DATA EXTRACTS START

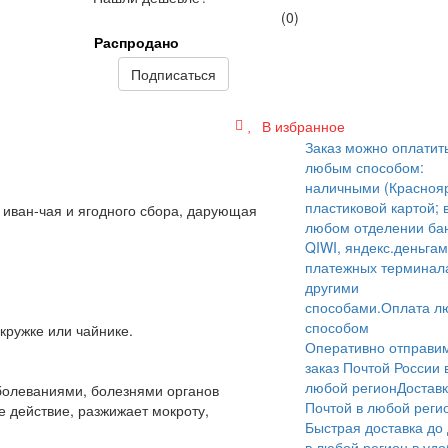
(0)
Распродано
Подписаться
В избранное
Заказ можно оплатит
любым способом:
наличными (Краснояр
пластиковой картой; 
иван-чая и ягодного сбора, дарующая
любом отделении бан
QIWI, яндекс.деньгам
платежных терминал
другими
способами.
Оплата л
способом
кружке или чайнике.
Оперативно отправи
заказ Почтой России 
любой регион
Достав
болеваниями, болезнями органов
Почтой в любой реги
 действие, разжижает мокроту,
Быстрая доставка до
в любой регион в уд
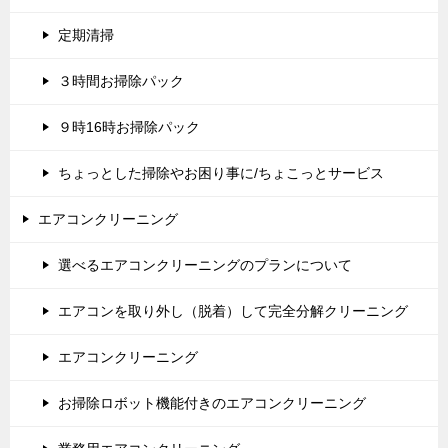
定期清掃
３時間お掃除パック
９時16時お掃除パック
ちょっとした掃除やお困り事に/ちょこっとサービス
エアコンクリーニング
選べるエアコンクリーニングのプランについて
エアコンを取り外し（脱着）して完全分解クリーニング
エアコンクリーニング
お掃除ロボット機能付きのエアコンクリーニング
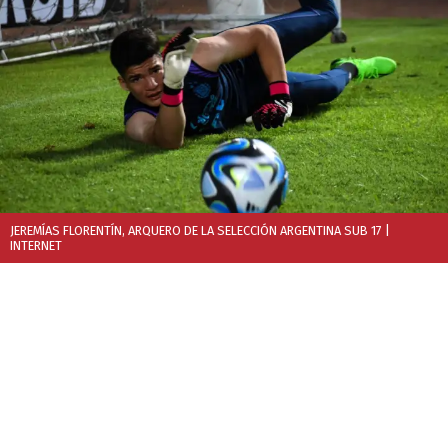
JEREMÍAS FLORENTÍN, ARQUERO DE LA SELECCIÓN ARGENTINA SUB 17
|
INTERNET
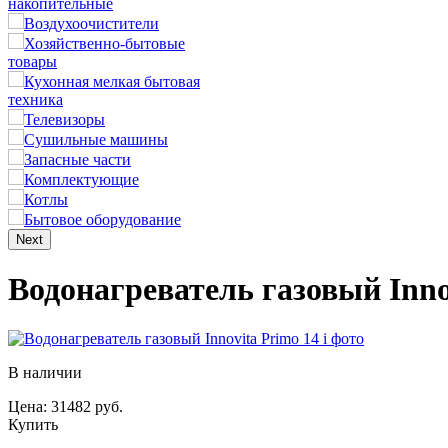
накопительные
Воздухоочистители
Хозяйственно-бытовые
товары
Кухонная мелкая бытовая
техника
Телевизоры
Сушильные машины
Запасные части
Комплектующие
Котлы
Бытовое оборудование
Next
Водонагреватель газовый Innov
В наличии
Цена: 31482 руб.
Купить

DATA EXTRACTS END
DATA EXTRACTS START

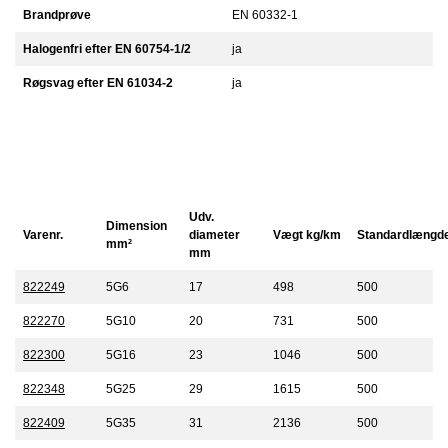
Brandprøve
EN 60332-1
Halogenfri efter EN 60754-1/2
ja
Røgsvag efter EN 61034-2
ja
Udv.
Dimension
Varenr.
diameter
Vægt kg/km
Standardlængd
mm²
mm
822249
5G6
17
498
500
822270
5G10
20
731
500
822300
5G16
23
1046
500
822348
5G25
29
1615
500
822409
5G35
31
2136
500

DATA EXTRACTS END

[ASSIGNMENT]
List each row above that contains the string "efter". Case must match.

[WRITTEN RESPONSE]
Halogenfri efter EN 60754-1/2
Røgsvag efter EN 61034-2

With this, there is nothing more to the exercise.